Brian Griese will make his third consecutive start on Sunday and has put somewhat of a grip on the job with his outstanding play. Brad Johnson, the starter in the first four games, is likely to serve as the primary backup again as Simms's encouraging progress may not be enough to convince the team he is fully recovered.
(on Chris Simms) "He's getting better but he's not quite ready to go," said Gruden. "I expect him to be very questionable to be able to play."
Simms said he plans to throw again on Thursday. While he might make about 150 tosses a day during a normal week of preparation for a game, he is currently throwing about 75-80 times a day. He is easing his way back to full strength.
"I probably could throw it 150 times but there's just no point in trying to test it right now," said Simms.
Brooks: An MVP Again
Linebacker Derrick Brooks was named the Ameriquest Neighborhood MVP for Week 6 of the NFL regular season.

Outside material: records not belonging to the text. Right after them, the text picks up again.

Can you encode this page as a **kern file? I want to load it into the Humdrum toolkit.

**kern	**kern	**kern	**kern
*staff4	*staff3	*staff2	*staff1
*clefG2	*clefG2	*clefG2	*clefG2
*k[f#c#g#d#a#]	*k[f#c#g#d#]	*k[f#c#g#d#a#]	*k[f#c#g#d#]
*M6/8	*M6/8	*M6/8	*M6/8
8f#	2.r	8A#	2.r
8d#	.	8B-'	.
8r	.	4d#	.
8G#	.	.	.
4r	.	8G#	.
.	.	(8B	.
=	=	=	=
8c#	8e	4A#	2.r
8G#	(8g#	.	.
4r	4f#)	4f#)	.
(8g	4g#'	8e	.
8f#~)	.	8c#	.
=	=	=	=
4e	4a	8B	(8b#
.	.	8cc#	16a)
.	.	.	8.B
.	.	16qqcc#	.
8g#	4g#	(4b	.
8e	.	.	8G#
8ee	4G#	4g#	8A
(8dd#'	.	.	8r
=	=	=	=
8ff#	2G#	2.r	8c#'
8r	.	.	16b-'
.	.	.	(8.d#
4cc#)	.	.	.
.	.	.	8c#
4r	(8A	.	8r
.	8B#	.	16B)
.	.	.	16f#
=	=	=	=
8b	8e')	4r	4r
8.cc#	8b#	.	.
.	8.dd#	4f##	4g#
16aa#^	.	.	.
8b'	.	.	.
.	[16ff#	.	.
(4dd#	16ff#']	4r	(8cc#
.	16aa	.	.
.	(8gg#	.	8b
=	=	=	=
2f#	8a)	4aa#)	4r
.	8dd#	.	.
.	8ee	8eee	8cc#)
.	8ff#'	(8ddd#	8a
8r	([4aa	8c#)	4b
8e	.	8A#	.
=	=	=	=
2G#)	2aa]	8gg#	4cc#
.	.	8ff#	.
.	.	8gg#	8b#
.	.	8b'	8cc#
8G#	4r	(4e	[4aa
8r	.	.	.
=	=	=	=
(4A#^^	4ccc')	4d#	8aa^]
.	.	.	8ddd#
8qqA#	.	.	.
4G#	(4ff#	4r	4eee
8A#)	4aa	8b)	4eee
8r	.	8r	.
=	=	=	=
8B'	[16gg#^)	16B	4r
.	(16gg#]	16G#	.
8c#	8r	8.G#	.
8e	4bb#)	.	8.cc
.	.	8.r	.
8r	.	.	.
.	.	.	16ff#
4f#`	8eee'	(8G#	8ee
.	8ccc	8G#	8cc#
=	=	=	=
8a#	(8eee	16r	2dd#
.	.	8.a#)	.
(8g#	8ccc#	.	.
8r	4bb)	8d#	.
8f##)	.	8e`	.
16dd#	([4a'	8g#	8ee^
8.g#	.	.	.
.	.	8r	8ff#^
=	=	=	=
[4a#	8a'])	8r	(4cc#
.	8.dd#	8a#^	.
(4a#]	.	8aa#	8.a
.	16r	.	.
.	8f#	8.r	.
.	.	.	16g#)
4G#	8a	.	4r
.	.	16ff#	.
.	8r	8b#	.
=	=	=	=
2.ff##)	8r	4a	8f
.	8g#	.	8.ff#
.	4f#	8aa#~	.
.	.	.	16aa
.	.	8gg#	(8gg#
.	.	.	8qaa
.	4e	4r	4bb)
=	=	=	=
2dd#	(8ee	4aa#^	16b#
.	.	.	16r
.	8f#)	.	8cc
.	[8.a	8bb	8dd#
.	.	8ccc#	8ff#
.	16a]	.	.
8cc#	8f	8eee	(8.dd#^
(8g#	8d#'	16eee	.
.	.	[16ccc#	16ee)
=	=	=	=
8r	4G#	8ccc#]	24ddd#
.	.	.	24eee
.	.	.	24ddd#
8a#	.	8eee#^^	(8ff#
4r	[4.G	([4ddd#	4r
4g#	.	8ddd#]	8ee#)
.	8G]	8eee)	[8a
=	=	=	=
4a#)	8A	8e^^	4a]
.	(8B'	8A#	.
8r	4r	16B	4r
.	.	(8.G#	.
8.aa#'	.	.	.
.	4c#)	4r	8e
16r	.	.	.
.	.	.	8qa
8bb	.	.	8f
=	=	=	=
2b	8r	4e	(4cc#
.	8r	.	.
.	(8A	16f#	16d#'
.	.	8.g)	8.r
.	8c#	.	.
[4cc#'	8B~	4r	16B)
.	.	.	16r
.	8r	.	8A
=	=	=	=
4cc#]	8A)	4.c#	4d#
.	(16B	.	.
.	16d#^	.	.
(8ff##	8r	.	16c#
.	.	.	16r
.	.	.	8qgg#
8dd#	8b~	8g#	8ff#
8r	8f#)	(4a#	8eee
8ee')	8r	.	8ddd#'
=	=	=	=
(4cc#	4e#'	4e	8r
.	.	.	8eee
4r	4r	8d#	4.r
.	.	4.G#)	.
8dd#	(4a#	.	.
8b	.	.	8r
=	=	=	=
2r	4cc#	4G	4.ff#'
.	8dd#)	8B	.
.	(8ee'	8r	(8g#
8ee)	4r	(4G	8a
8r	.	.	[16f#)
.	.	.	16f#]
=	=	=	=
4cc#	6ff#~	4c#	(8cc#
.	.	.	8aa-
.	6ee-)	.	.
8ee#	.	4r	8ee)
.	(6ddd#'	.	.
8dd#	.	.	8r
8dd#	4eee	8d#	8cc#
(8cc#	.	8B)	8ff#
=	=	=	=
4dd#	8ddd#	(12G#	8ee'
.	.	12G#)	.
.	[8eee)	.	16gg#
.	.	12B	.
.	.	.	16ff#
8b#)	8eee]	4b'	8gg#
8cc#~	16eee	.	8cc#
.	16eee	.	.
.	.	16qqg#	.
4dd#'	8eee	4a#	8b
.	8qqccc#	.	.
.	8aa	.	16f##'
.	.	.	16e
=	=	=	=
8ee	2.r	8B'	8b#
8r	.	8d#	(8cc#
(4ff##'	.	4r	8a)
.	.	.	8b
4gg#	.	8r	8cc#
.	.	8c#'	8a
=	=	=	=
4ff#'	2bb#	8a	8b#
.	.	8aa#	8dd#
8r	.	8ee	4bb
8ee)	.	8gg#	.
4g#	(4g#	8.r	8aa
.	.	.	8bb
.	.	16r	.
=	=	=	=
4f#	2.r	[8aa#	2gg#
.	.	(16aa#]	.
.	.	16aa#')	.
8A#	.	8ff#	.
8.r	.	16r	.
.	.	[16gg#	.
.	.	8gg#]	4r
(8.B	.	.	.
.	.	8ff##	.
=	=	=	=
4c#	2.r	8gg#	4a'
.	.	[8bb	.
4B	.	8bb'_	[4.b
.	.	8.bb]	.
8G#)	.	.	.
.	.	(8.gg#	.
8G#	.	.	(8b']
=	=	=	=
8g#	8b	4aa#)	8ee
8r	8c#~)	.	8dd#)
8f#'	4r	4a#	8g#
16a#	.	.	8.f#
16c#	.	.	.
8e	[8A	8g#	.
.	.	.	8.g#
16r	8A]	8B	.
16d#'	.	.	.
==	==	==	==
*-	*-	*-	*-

Brooks was honored for his work in Pensacola with victims of Hurricane Ivan. Mere days after Ivan ravaged the panhandle, Brooks went to work restoring the town in which he grew up. Organizing a collection at the Buccaneers' September 19 home game and pledging $1,000 for every tackle during the same game, Brooks, along with thousands of generous Buccaneer fans, was able to raise $45,000 (to date). Brooks also recorded PSAs that ran at that game and continue to run on local sports radio stations. With Thanksgiving just around the corner, Brooks is also planning to donate 100 turkey dinners with all the trimmings to the families of Boys and Girls Club members in Pensacola.
The Ameriquest Neighborhood MVP Award recognizes an NFL player each week during the regular season for his dedication to making physical improvements to neighborhoods in his community.
The winners of the Ameriquest Neighborhood MVP Award are selected each week for their outstanding work in their community. Ameriquest also makes a $1,000 donation each week to the charitable organization designated by the Neighborhood MVP.